Hadra told AFP that Bashir and Saleh "have totally refused to cooperate with the commission of enquiry, but they will be present at the court".
The lawyer said the accused are charged under crimes including Chapter 96 of the 1983 Penal Code, which had been abolished by Bashir, and which carries the death penalty for attempting to destroy the constitutional order.
Hadra said that "this is the first time someone who launches a coup will be brought to justice" in Sudan, which has seen three coups d'etat since its 1956 independence from Britain.
One of the 150 defence lawyers, Hashem al-Gali, charged that Bashir and the others would face "a political trial" being held "in a hostile environment on the part of the judicial system against the defendants".
"In fact, this trial is aimed at the Islamic movement and its sole purpose is to present it as a terrorist movement, but we have prepared our defence and we will prove the contrary," Gali stressed.

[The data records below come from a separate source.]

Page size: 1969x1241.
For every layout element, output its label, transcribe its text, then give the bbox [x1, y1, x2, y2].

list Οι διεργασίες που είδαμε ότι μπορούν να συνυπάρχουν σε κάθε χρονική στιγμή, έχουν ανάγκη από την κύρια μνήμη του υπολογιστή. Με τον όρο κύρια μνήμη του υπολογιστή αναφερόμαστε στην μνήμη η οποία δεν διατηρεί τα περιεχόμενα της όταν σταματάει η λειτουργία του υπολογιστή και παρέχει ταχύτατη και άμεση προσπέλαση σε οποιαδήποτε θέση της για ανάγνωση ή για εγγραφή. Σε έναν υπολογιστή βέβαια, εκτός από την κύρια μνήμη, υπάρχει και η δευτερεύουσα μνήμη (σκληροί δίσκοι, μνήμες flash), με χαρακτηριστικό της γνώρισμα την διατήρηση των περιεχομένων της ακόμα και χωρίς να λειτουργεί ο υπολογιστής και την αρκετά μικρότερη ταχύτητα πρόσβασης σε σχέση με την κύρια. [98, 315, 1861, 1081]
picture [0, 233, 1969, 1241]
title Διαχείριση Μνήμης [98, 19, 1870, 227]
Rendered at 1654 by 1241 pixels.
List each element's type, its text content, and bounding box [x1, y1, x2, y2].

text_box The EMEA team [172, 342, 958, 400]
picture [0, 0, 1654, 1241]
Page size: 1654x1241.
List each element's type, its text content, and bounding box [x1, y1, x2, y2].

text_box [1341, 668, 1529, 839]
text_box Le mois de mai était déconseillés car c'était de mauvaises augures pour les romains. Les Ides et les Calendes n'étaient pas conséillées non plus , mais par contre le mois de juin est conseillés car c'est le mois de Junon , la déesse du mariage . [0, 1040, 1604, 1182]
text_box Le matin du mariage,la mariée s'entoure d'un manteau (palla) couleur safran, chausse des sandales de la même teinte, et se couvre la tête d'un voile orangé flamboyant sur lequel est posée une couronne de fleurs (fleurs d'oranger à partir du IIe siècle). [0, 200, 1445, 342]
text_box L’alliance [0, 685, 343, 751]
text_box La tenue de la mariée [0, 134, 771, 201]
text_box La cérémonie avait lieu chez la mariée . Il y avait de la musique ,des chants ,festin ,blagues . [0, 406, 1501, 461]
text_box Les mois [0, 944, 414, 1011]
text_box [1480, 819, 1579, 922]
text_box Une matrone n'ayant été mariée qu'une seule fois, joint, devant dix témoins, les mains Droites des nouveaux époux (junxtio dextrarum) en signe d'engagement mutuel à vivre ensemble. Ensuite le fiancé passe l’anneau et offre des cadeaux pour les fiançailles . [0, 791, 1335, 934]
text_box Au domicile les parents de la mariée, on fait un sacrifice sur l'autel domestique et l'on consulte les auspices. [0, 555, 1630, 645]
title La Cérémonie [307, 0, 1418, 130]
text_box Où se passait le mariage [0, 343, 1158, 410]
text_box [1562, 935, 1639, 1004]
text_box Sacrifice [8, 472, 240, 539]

He argued Bashir's overthrow of Mahdi took place so long ago that it was beyond the statute of limitations and should therefore no longer be dealt with by a court.
Former police general Salah Mattar, who was head of internal security in 1989, welcomed the trial, recounting how he had anticipated the overthrow.
"I had observed movements and meetings of the National Islamic Front six months before the coup and made a report to interior minister Mubarak al-Mahdi, but he ignored it," Mattar recounted to AFP.
"After the coup I was chased out with six high-ranking police officers."
The trial takes place at a time when Sudan's joint civilian-military transitional government is introducing a host of reforms and has relaunched peace talks with rebel groups.
Prime Minister Abdalla Hamdok's administration has recently abolished rules restricting women's movements, outlawed the practice of female genital mutilation, scrapped a law against apostasy and relaxed a ban on alcohol.
Khartoum hopes to soon be taken off the US State Department's list of countries that sponsor terrorism, a significant hurdle to receiving foreign aid and investment.